幾個閨女面面相覷,隨後是長時間沉默。
大姑合計確實不合適,又改口道:“建jú咱家最小,剛參加工作,手裡根本也沒存款,她就算了。”
“老三你剛生孩子,正需要各種花銷,要不然你也算了,你別出錢了。”
桌上就大姐嗓門大,主意來得飛快,也沒顧及別人臉色。大姑說:“我出一百,建霞你也出一百吧,剩下的咱媽出。”
二姑:“……”
二姑嗓門不輸大姐:“怎麼就……就咱兩家出錢了?”
大姑:“咱媽也出錢啊。”
二姑:“是,那是咱媽的親孫子,她的錢,包括她這房子,將來本來就留給她倆孫子的,又不會給外人留著。”
大姑反問:“這不也是你親侄子啊?從山溝里出來看病怪不容易的。”
二姑哼了一句:“也是,孫子是孫子,外孫子就不是孫子。也對啊,外孫子本來就不是孫子。”
言外之意,我們自己家養孩子不用錢啊。
眼瞧著就要吵起來了。
除了小姑未嫁,其餘三家都有了孩子。女人這隻要一當媽,也不能說是變得自私小氣了,而是為了自己親生骨肉與自身小家庭的利益,顧慮考量就多,誰家孩子吃穿上學念書看病不需要錢呢,中午在學校吃飯每月三塊錢沒了,換一套新校服五塊錢又沒了,花錢如水,誰應該替誰養孩子?
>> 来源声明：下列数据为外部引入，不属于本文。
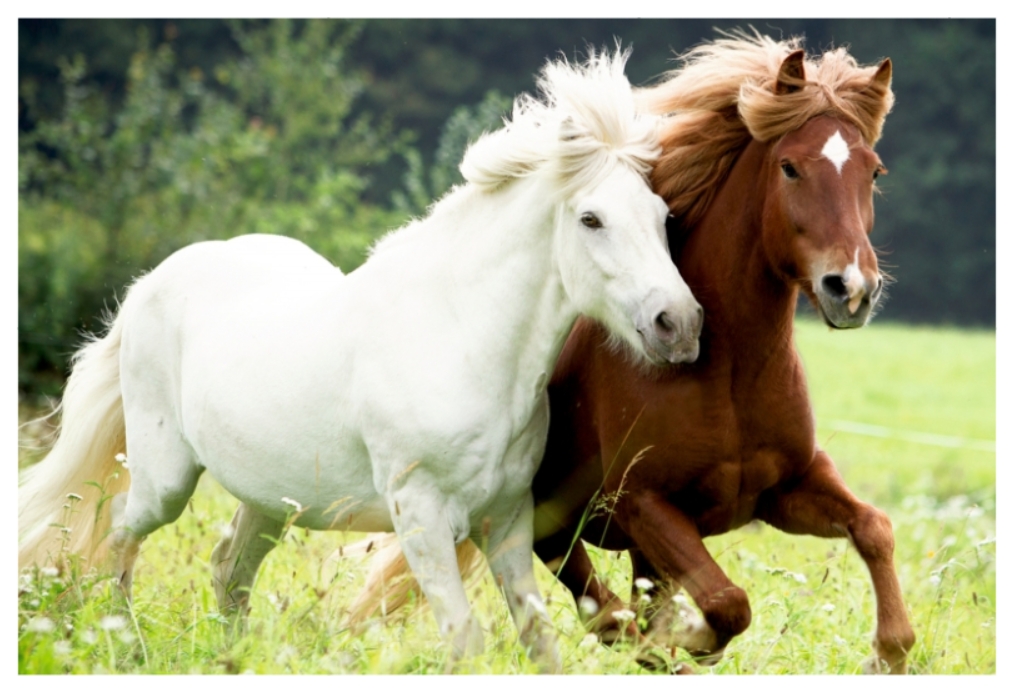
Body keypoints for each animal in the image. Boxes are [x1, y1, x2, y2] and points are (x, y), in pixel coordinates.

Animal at [19, 50, 703, 674]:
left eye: (661, 216)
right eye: (590, 218)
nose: (679, 324)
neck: (461, 339)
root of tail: (148, 286)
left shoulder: (508, 516)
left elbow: (539, 641)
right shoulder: (421, 516)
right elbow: (464, 640)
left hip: (269, 498)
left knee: (228, 569)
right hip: (164, 479)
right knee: (116, 539)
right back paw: (126, 650)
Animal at [351, 31, 914, 674]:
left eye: (874, 170)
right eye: (790, 167)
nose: (852, 289)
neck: (729, 370)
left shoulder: (788, 487)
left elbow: (874, 527)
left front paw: (888, 652)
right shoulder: (643, 505)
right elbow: (726, 605)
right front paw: (688, 642)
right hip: (550, 525)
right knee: (603, 607)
孟建民表情難堪:“都別說了,我這當大哥的,沒孝敬咱媽,沒照顧好幾個妹妹……我回來一趟真不是管妹妹們要錢的。”
“我也想好了,實在不行,就只能讓孟小北回去,錢就省出來一些。”
少棠突然插嘴:“建民!”
孟建民一擺手:“我知道你要說什麼,你聽我說。”
少棠打斷對方,臉色非常不對付,粗聲道:“我也知道你要說什麼,你先聽我說!”
孟小北如果不用借讀,每年能給家裡省出不少生活費,雜七雜八各種費用。當時小學的學費書本費並不算高,普通人家都負擔得起,然而養一個孩子是在山溝里養,還是在帝都大城市裡養,生活條件差異可就大了。在溝里上學,孟小北可以每天午飯就帶一個饃饃,穿大人淘汰的打補丁的舊褲子,沒人笑話,大家都那樣;然而在北京,你要jiāo錢在學校入伙吧,你要給孩子買新衣服,要趕上一個城市的生活水平。